After a failure in May and a successful launch in July, the Rocket Laboratory plans a busy reentry schedule for the Electron rocket. Three shots planned. A pace the company never reached.
It’s a busy start for American Rocket Lab. In September and October, the company that specializes in sending small space shipments using light rockets plans not one, but three shots. All of these missions will benefit the same company, BlackSky, a subsidiary of Spaceflight Industries. Each time, two BlackSky satellites will be transmitted.
Initially, these takeoffs were scheduled to occur between August and September, but this is the first calendar, which publicly mentioned By Rocket Lab Not held.

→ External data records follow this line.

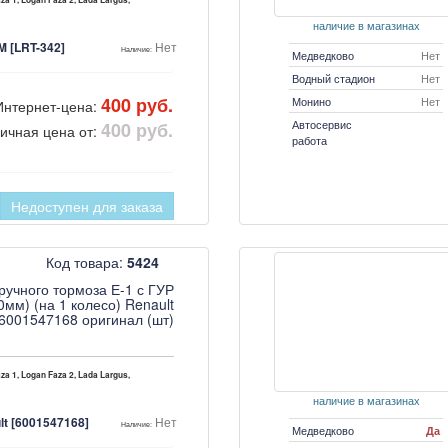
za 1, Logan Faza 2, Lada Largus,
наличие в магазинах
 [LRT-342]
Нет
Наличие:
Медведково
Нет
Водный стадион
Нет
400 руб.
Монино
Нет
Интернет-цена:
Автосервис
400 руб.
ичная цена от:
работа
Недоступен для заказа
Код товара:
5424
ручного тормоза Е-1 с ГУР
0мм) (на 1 колесо) Renault
6001547168 оригинал (шт)
za 1, Logan Faza 2, Lada Largus,
наличие в магазинах
lt [6001547168]
Нет
Наличие:
Медведково
Да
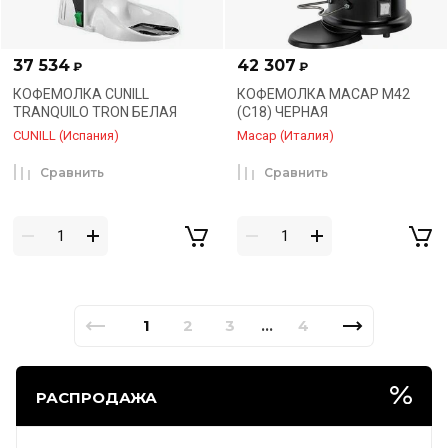
37 534
42 307
₽
₽
КОФЕМОЛКА CUNILL
КОФЕМОЛКА MACAP M42
TRANQUILO TRON БЕЛАЯ
(C18) ЧЕРНАЯ
CUNILL (Испания)
Macap (Италия)
Сравнить
Сравнить
1
2
3
4
...
РАСПРОДАЖА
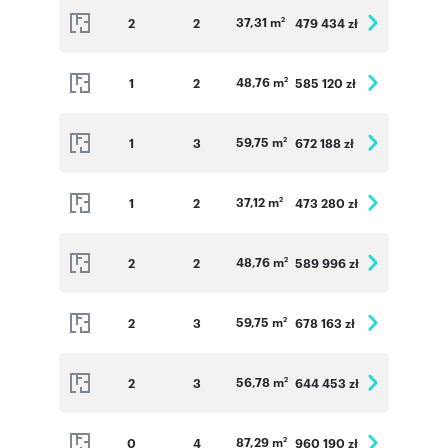
37,31 m
2
2
479 434 zł
2
48,76 m
1
2
585 120 zł
2
59,75 m
1
3
672 188 zł
2
37,12 m
1
2
473 280 zł
2
48,76 m
2
2
589 996 zł
2
59,75 m
2
3
678 163 zł
2
56,78 m
2
3
644 453 zł
2
87,29 m
0
4
960 190 zł
2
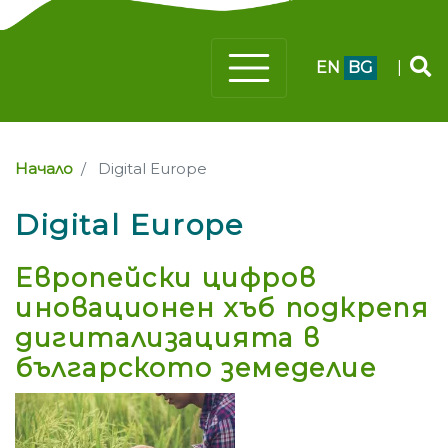
EN
BG
|
Начало
Digital Еurope
Digital Еurope
Европейски цифров
иновационен хъб подкрепя
дигитализацията в
българското земеделие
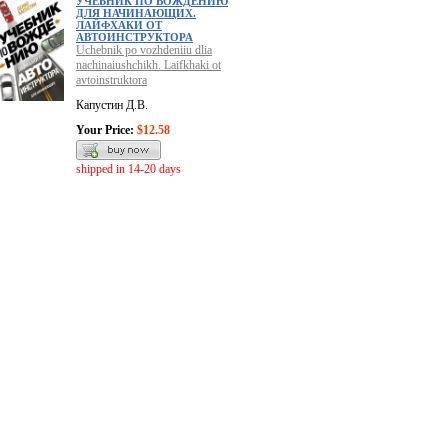
УЧЕБНИК ПО ВОЖДЕНИЮ
ДЛЯ НАЧИНАЮЩИХ.
ЛАЙФХАКИ ОТ
АВТОИНСТРУКТОРА
Uchebnik po vozhdeniiu dlia
nachinaiushchikh. Laifkhaki ot
avtoinstruktora
Капустин Д.В.
Your Price:
$12.58
shipped in 14-20 days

In fact, the deadline passed without the company being able to send the first of three pairs of satellites into space. right Now New window for the company shot Between September and October.
These three flights, the exact dates of which must be determined at a later time, in such a way as to suggest the return of Rocket Lab, after the failure in May: The Electron rocket failed to send two satellites into orbit. – The customer at that time was already BlackSky – because of the failure of the second stage.
High tempo for the start of the school year
Since May, however, Rocket Lab has not remained inactive. The company was still able to carry out a mission in July, this time on behalf of the Space Force, the US military branch dedicated to space activities. The shooting, which was organized on July 29, went well. So, Rocket Lab is back in the saddle this summer and is preparing to have a steady pace in the coming weeks.
If Rocket Lab can keep up with this pace, the company has never been very active, which is not to the dismay of the head of BlackSky, who reiterated his confidence. ” This fast paced release illustrates the accelerated pace at which we can expand our constellation and reinforces our commitment to providing real-time data and intelligence. “,” Announced August 10.
Electron missiles are launched from the Mahia Peninsula in the northeast of the North Island, the second largest island that forms New Zealand, from a developed site – launch complex 1 Pad A. The mission control center is located in the capital of New Zealand, Auckland, several hundred kilometers from the launch pad.